• **Work instructions**: Repeat only these lines, exactly: the first line of the data, the line containing "NISSAN MURANO Z50 03-07 Oslona", and every line between them. Pictures stay out.

• **Data section**:
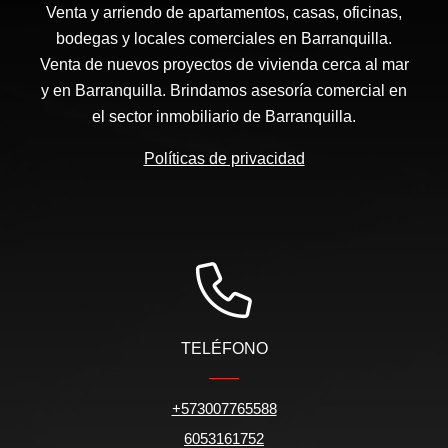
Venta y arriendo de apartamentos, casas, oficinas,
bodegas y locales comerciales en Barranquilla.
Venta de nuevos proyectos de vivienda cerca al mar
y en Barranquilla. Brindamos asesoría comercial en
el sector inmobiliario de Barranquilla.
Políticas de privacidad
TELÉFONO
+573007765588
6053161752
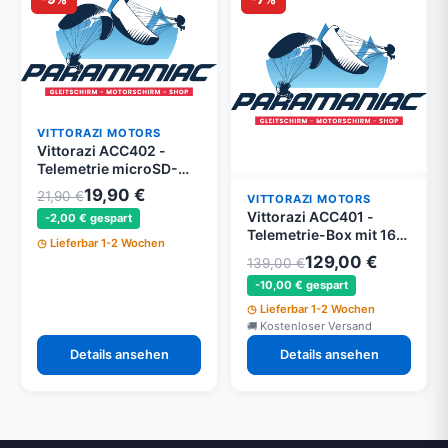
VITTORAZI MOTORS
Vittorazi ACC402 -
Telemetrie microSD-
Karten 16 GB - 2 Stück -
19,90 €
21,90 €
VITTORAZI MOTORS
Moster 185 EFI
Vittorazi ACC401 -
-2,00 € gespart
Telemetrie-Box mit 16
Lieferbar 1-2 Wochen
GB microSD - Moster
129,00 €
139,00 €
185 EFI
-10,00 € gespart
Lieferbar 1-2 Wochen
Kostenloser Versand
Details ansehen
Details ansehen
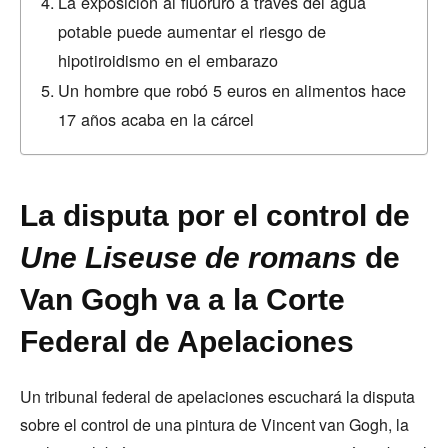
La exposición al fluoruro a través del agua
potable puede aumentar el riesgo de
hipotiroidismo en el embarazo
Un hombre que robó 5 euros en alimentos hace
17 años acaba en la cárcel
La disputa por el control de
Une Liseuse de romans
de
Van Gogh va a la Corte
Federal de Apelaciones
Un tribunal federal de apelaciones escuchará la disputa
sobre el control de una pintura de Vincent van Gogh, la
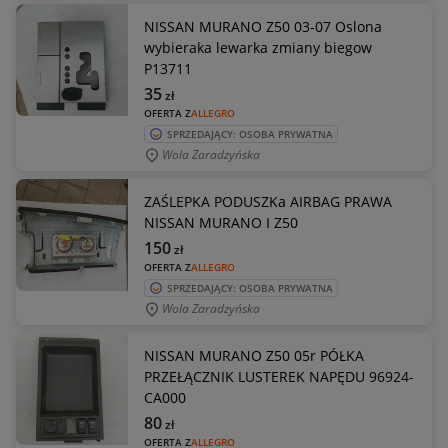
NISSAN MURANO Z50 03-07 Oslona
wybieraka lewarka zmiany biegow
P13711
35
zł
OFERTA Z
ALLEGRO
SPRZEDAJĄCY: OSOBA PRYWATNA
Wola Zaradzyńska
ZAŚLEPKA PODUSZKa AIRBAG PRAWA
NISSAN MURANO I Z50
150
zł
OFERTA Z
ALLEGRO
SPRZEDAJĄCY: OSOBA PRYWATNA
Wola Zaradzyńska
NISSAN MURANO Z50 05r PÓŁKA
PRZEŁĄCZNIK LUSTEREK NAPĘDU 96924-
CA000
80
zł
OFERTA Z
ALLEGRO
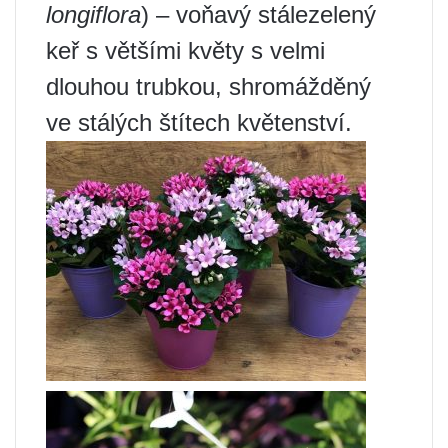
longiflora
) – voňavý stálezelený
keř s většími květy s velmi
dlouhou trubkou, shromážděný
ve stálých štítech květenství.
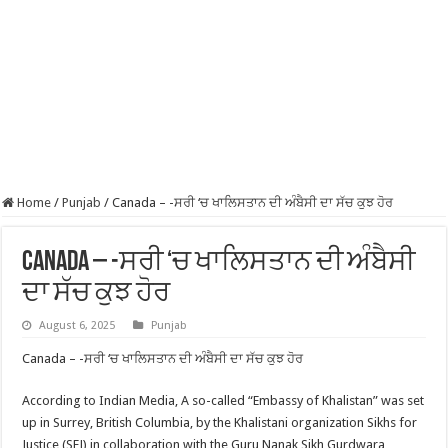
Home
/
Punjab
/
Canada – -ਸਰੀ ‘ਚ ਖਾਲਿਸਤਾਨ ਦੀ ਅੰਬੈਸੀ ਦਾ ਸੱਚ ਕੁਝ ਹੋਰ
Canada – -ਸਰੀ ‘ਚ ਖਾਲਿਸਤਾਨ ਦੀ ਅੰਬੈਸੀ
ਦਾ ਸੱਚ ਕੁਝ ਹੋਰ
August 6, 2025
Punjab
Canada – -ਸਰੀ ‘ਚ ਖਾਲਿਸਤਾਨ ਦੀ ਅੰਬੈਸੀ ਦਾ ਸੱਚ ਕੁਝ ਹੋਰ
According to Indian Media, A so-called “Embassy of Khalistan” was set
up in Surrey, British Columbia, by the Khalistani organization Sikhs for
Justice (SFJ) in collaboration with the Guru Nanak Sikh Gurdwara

• **Result**:
Venta y arriendo de apartamentos, casas, oficinas,
bodegas y locales comerciales en Barranquilla.
Venta de nuevos proyectos de vivienda cerca al mar
y en Barranquilla. Brindamos asesoría comercial en
el sector inmobiliario de Barranquilla.
Políticas de privacidad
TELÉFONO
+573007765588
6053161752
VITTORAZI MOTORS
Vittorazi ACC402 -
Telemetrie microSD-
Karten 16 GB - 2 Stück -
19,90 €
21,90 €
VITTORAZI MOTORS
Moster 185 EFI
Vittorazi ACC401 -
-2,00 € gespart
Telemetrie-Box mit 16
Lieferbar 1-2 Wochen
GB microSD - Moster
129,00 €
139,00 €
185 EFI
-10,00 € gespart
Lieferbar 1-2 Wochen
Kostenloser Versand
Details ansehen
Details ansehen
La exposición al fluoruro a través del agua
potable puede aumentar el riesgo de
hipotiroidismo en el embarazo
Un hombre que robó 5 euros en alimentos hace
17 años acaba en la cárcel
La disputa por el control de
Une Liseuse de romans
de
Van Gogh va a la Corte
Federal de Apelaciones
Un tribunal federal de apelaciones escuchará la disputa
sobre el control de una pintura de Vincent van Gogh, la
NISSAN MURANO Z50 03-07 Oslona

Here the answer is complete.